Cota nas universidades: Inclusão ou retrocesso?

Enviada em 26/11/2020

As cotas surgiram como uma proposta do governo para prevenir e combater os preconceitos, visando diminuir a desigualdade social e promover a inclusão, dando oportunidade dos indivíduos das classes mais carentes, ascenderem socialmente, por meio da formação profissional, a qual muitos não teriam acesso sem o auxílio das cotas. Tal proposta é uma forma de inclusão que deve ser mantida e apoiada no Brasil, já que ela é um meio de combater a desigualdade social, o preconceito e a segregação racial, que são injustiças tão presentes no país.

Cabe destacar que a colonização brasileira foi marcada fortemente pela escravidão, e após sua abolição não foram realizados programas de inclusão desses cidadãos no mercado de trabalho, os deixando a marguem da sociedade. Tal realidade reduziu as oportunidades de muitos indivíduos, pois por terem condições de acessar apenas o ensino público, o qual é de baixa qualidade, chegam despreparados para um vestibular, o que torna injusta a competição com os alunos de escolas particulares pelo ingresso em uma universidade. As cotas tornam essa competição mais justa, pois separam um parcela das vagas para alunos de escolas públicas.

Adjacente a isso, com a escravidão a maior parte da população de país, a qual é negra ou parda foi segregada, vivendo nas periferias, com baixa qualidade de vida e oportunidades profissionais, o que contribuiu para o surgimento do racismo. Tais indivíduos são a maioria da população, mas são considerados minorias sociais, pois sofreram as injustiças históricas e continuam em desvantagem em relação a grupos privilegiados. As cotas são uma forma deles obterem maior representatividade no meio acadêmico, consequentemente no meio profissional e político, ocupando cargos superiores na sociedade e combatendo assim o preconceito e o racismo desenvolvidos por uma sociedade desigual.

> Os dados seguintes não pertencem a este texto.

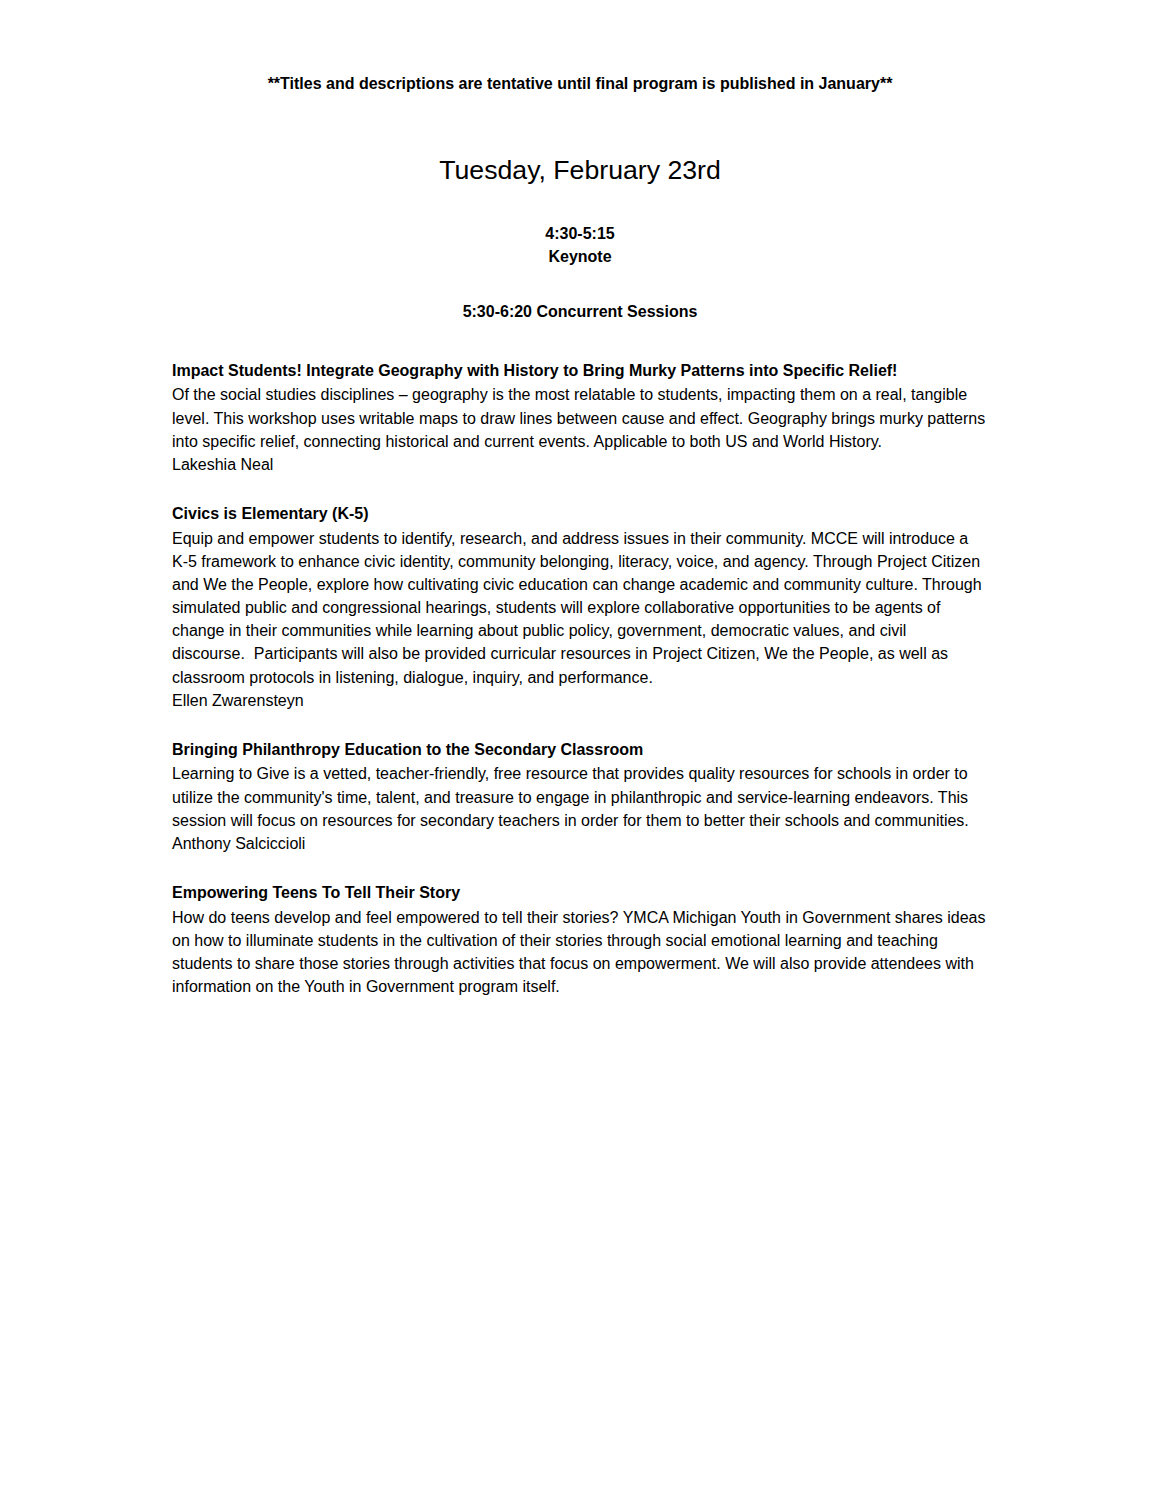**Titles and descriptions are tentative until final program is published in January**
Tuesday, February 23rd
4:30-5:15
Keynote
5:30-6:20 Concurrent Sessions
Impact Students! Integrate Geography with History to Bring Murky Patterns into Specific Relief!
Of the social studies disciplines – geography is the most relatable to students, impacting them on a real, tangible level. This workshop uses writable maps to draw lines between cause and effect. Geography brings murky patterns into specific relief, connecting historical and current events. Applicable to both US and World History.
Lakeshia Neal
Civics is Elementary (K-5)
Equip and empower students to identify, research, and address issues in their community. MCCE will introduce a K-5 framework to enhance civic identity, community belonging, literacy, voice, and agency. Through Project Citizen and We the People, explore how cultivating civic education can change academic and community culture. Through simulated public and congressional hearings, students will explore collaborative opportunities to be agents of change in their communities while learning about public policy, government, democratic values, and civil discourse. Participants will also be provided curricular resources in Project Citizen, We the People, as well as classroom protocols in listening, dialogue, inquiry, and performance.
Ellen Zwarensteyn
Bringing Philanthropy Education to the Secondary Classroom
Learning to Give is a vetted, teacher-friendly, free resource that provides quality resources for schools in order to utilize the community's time, talent, and treasure to engage in philanthropic and service-learning endeavors. This session will focus on resources for secondary teachers in order for them to better their schools and communities.
Anthony Salciccioli
Empowering Teens To Tell Their Story
How do teens develop and feel empowered to tell their stories? YMCA Michigan Youth in Government shares ideas on how to illuminate students in the cultivation of their stories through social emotional learning and teaching students to share those stories through activities that focus on empowerment. We will also provide attendees with information on the Youth in Government program itself.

Portanto, é evidente que o programa de cotas é benéfico para a inclusão social. Visto isso, é necessário que as universidades, como instituições que têm o objetivo de formar jovens instruidos, tanto profissionalmente quanto socialmente, realizem campanhas que conscientizem os alunos à respeito da importância social das cotas, para isso devem mostrar dados que comprovem a inclusão, como a pesquisa do IBGE que afirma que os alunos pardos e negros correspondem à 50,3% das matrículas de 2019, visando com isso desenvolver e propagar na sociedade a aceitação desse programa, por meio da compreensão do seu significativo papel social, que é reduzir os preconceitos e a desigualdade por meio do fornecimento de oportunidades de educação a todos os setores sociais.